Where a variation of a worker’s contract is agreed, for example to avoid job losses in the case of the business incurring financial difficulties – are employees entitled to receive guaranteed payments in place of wages for time when they would normally be required to work in accordance with their contract of employment, in accordance with section 28 of the Employment Rights Act 1996 (ERA)?
In the case of Abercrombie & Ors v Aga Rangemaster Ltd the EAT held the answer to this question was no. The claim for guaranteed payments failed because in respect of the period for which claims were made the Claimants would not normally be required to work in accordance with their contract of employment. It did not matter that the variation of their contracts of employment was temporary and not permanent.

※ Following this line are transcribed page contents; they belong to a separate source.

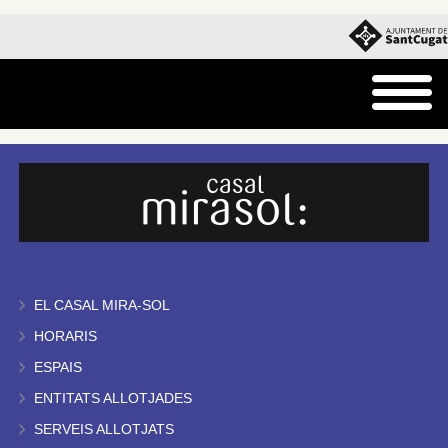
EL CASAL MIRA-SOL
HORARIS
ESPAIS
ENTITATS ALLOTJADES
SERVEIS ALLOTJATS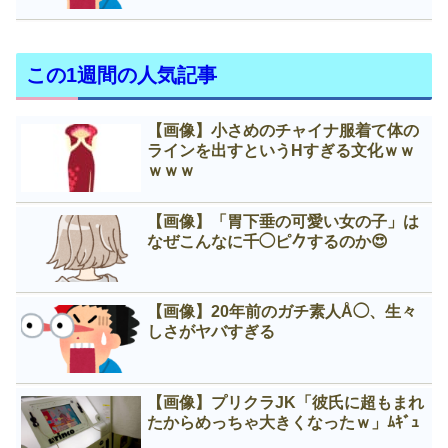
この1週間の人気記事
【画像】小さめのチャイナ服着て体の
ラインを出すというНすぎる文化ｗｗ
ｗｗｗ
【画像】「胃下垂の可愛い女の子」は
なぜこんなに千◯ピ𠂊するのか😍
【画像】20年前のガチ素人Å◯、生々
しさがヤバすぎる
【画像】プリクラJK「彼氏に超もまれ
たからめっちゃ大きくなったｗ」ﾑｷﾞｭ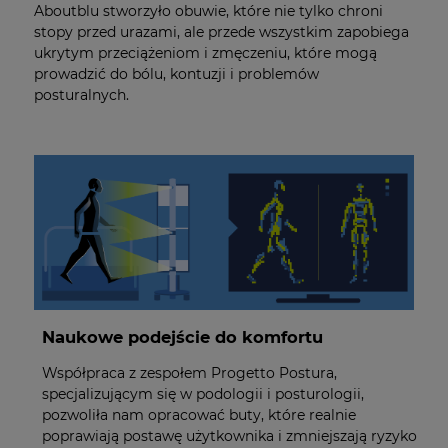
Aboutblu stworzyło obuwie, które nie tylko chroni
stopy przed urazami, ale przede wszystkim zapobiega
ukrytym przeciążeniom i zmęczeniu, które mogą
prowadzić do bólu, kontuzji i problemów
posturalnych.
Naukowe podejście do komfortu
Współpraca z zespołem Progetto Postura,
specjalizującym się w podologii i posturologii,
pozwoliła nam opracować buty, które realnie
poprawiają postawę użytkownika i zmniejszają ryzyko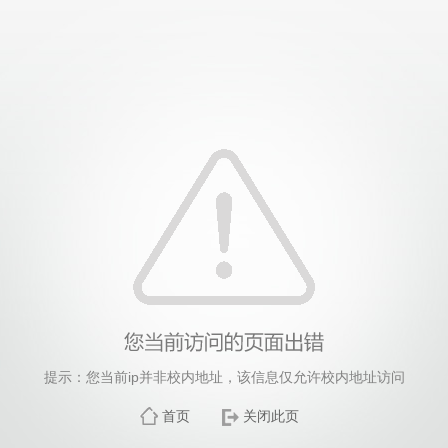
提示：您当前ip并非校内地址，该信息仅允许校内地址访问
首页
关闭此页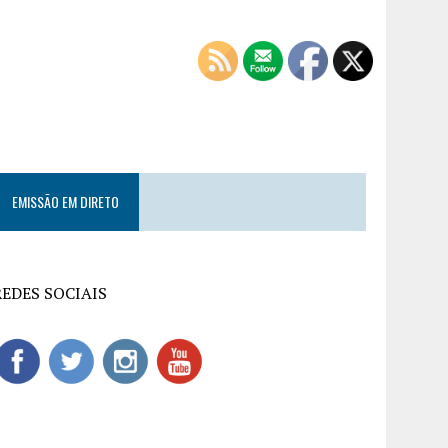
EMISSÃO EM DIRETO
REDES SOCIAIS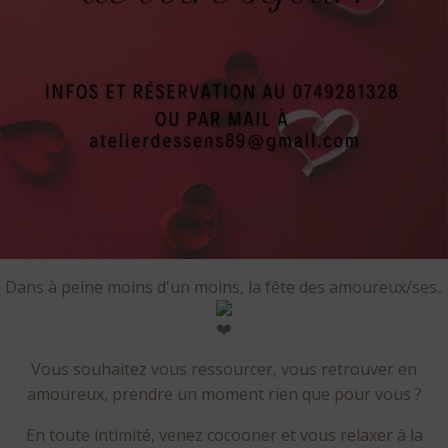
Dans à peine moins d'un moins, la fête des amoureux/ses..
Vous souhaitez vous ressourcer, vous retrouver en
amoureux, prendre un moment rien que pour vous ?
En toute intimité, venez cocooner et vous relaxer à la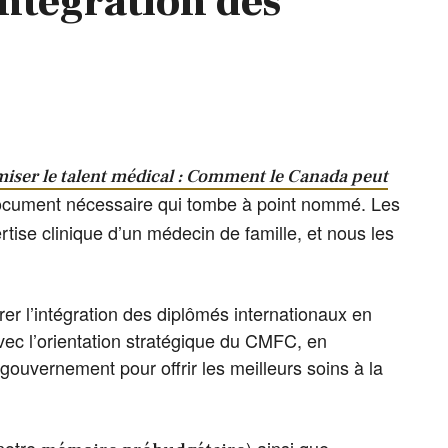
intégration des
iser le talent médical : Comment le Canada peut
cument nécessaire qui tombe à point nommé. Les
rtise clinique d’un médecin de famille, et nous les
r l’intégration des diplômés internationaux en
c l’orientation stratégique du CMFC, en
gouvernement pour offrir les meilleurs soins à la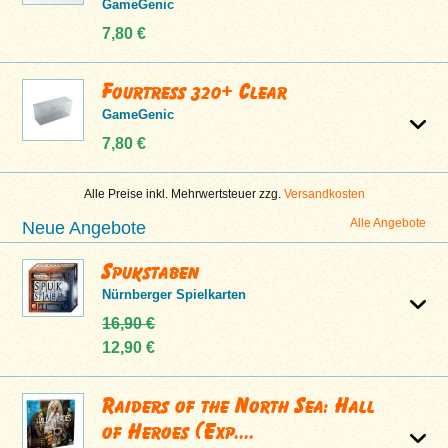
GameGenic
7,80 €
Fourtress 320+ Clear
GameGenic
7,80 €
Alle Preise inkl. Mehrwertsteuer zzg.
Versandkosten
Alle Angebote
Neue Angebote
Spukstaben
Nürnberger Spielkarten
16,90 €
12,90 €
Raiders of the North Sea: Hall
of Heroes (Exp....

The Honourable Mr Justice Silber commented “To my mind, the wording of section 28(1) ERA does not preclude an agreed temporary variation constituting a change to an employees normal working hours so as to prevent the award of a guarantee payment merely because the variation is temporary….The focus has to be on when the employees are normally required to work and not when they were permanently required to work.”
In addition the Claimants contended that sections 30 (5) and 31(6) of the ERA provided for entitlement to guarantee payments if the “contract has been varied or a new contract has been entered into, in connection with a period of short term working.” However, it was held that these provisions were only concerned with the quantification of guarantee payments, not with establishing entitlement to them.